Passage to read:

○ ○ ○ ○ ○

= Russian Academy =

Russian cultural institute (1783–1841)

The Russian Academy or Imperial Russian Academy (Академия Российская, Императорская Российская академия) was established in St. Petersburg, Russia, in 1783 by Empress Catherine II of Russia and princess Dashkova as a research center for Russian language and Russian literature, following the example of the Académie Française. In 1841 it was merged into the Imperial Saint Petersburg Academy of Sciences (the predecessor of today's Russian Academy of Sciences).

== Presidents ==
- 1783–1796 – Yekaterina Dashkova (concurrently serving as the Director of the Imperial Academy of Arts and Sciences)
- 1796–1801 – Pavel Bakunin (Бакунин, Павел Петрович) (concurrently serving as the Director, and later President, of the Imperial Academy of Arts and Sciences)

○ ○ ○ ○ ○

Data:
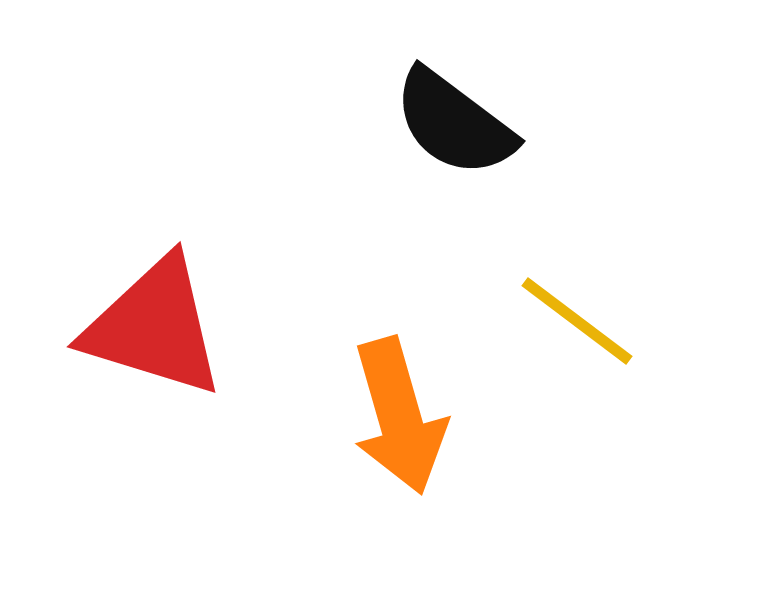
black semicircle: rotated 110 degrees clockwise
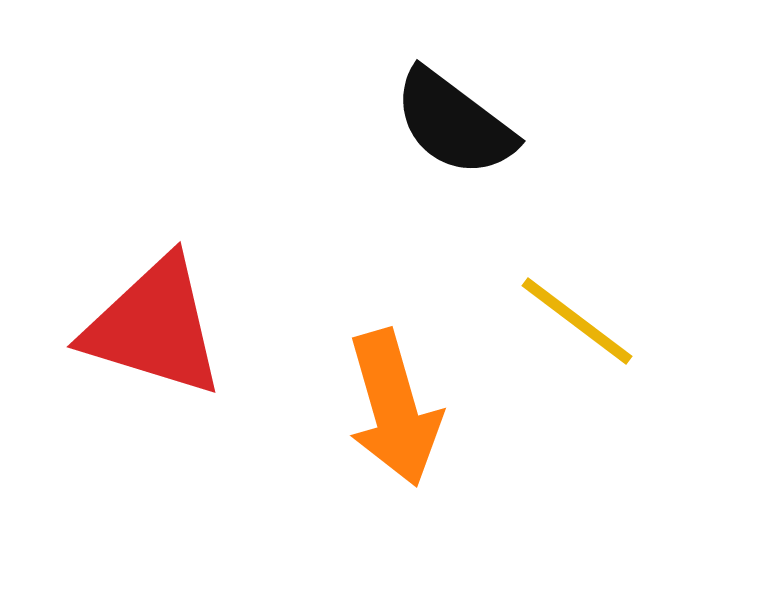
orange arrow: moved 5 px left, 8 px up
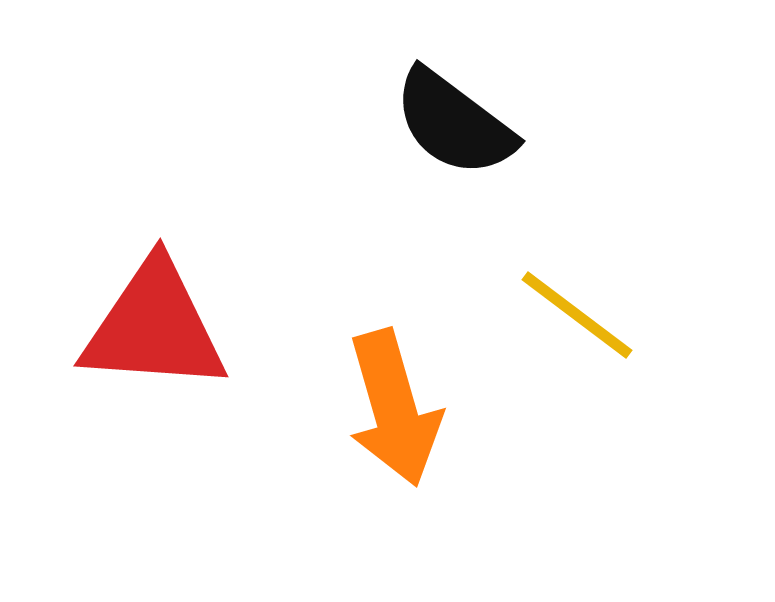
yellow line: moved 6 px up
red triangle: rotated 13 degrees counterclockwise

○ ○ ○ ○ ○

Exercise description: According to the Russian Academy article, in what year was the academy merged into the Imperial Saint Petersburg Academy of Sciences?

Result for this exercise: 1841